» EXTRACTED DATA
★ ★ ★ ★

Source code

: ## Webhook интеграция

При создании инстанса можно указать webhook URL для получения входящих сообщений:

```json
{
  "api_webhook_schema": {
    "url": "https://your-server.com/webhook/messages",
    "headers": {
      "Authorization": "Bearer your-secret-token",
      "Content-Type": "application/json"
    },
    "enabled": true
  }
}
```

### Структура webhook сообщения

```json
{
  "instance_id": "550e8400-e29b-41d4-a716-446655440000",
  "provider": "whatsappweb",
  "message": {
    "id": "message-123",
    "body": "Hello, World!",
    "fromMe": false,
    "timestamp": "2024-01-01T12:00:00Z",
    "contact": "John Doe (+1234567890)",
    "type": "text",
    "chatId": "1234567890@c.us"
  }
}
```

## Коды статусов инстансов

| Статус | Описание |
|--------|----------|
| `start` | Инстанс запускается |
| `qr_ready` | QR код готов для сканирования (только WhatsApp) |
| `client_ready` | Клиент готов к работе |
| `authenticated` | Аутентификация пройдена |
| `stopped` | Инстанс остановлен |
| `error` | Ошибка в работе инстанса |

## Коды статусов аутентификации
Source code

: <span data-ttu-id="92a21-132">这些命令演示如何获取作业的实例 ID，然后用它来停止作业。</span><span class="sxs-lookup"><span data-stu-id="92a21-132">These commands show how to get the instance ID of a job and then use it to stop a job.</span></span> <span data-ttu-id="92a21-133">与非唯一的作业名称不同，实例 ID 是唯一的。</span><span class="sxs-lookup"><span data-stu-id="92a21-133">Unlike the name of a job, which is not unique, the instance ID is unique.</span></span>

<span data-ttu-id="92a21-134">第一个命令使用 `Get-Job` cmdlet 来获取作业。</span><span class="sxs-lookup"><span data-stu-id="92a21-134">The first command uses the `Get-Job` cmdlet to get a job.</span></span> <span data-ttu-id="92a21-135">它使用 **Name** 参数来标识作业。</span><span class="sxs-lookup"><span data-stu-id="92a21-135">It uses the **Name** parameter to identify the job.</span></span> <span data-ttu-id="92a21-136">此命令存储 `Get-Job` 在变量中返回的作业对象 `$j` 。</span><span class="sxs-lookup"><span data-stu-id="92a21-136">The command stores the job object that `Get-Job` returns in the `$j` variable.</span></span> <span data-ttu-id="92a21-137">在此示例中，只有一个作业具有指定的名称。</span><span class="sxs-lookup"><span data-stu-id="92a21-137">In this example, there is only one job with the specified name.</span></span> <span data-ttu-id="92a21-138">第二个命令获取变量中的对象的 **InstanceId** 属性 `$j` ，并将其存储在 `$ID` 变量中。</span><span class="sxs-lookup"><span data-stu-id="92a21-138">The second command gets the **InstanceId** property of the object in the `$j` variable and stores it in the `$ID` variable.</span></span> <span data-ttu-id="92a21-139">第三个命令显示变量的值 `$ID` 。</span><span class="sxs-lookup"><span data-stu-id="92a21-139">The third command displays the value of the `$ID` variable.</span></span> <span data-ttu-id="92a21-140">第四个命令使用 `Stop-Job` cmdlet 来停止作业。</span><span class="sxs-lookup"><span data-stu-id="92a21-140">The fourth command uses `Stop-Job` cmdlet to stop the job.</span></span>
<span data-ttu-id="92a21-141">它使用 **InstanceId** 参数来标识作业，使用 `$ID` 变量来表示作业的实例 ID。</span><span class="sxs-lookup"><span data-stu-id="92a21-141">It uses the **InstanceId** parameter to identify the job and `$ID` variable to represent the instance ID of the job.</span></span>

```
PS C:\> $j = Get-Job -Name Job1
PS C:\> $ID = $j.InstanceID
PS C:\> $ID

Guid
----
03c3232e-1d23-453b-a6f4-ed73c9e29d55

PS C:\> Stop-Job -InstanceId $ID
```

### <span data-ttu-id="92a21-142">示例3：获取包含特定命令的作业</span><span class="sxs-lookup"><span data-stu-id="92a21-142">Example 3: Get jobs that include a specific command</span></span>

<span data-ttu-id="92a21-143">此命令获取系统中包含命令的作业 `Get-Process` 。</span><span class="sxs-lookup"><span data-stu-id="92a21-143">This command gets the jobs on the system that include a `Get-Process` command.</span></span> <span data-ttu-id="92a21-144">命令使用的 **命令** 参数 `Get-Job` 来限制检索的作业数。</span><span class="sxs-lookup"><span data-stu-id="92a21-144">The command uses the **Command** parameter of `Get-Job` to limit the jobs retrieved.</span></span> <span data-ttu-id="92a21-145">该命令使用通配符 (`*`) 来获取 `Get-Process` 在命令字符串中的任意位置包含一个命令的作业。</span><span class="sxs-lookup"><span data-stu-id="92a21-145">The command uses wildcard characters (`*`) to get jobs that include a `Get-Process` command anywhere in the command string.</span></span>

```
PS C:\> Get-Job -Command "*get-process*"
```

★ ★ ★ ★

» TASK
Scan the listing above and identify each line holding the string "статусов"; copy every such line.

» OUTPUT OF THE TASK
## Коды статусов инстансов
## Коды статусов аутентификации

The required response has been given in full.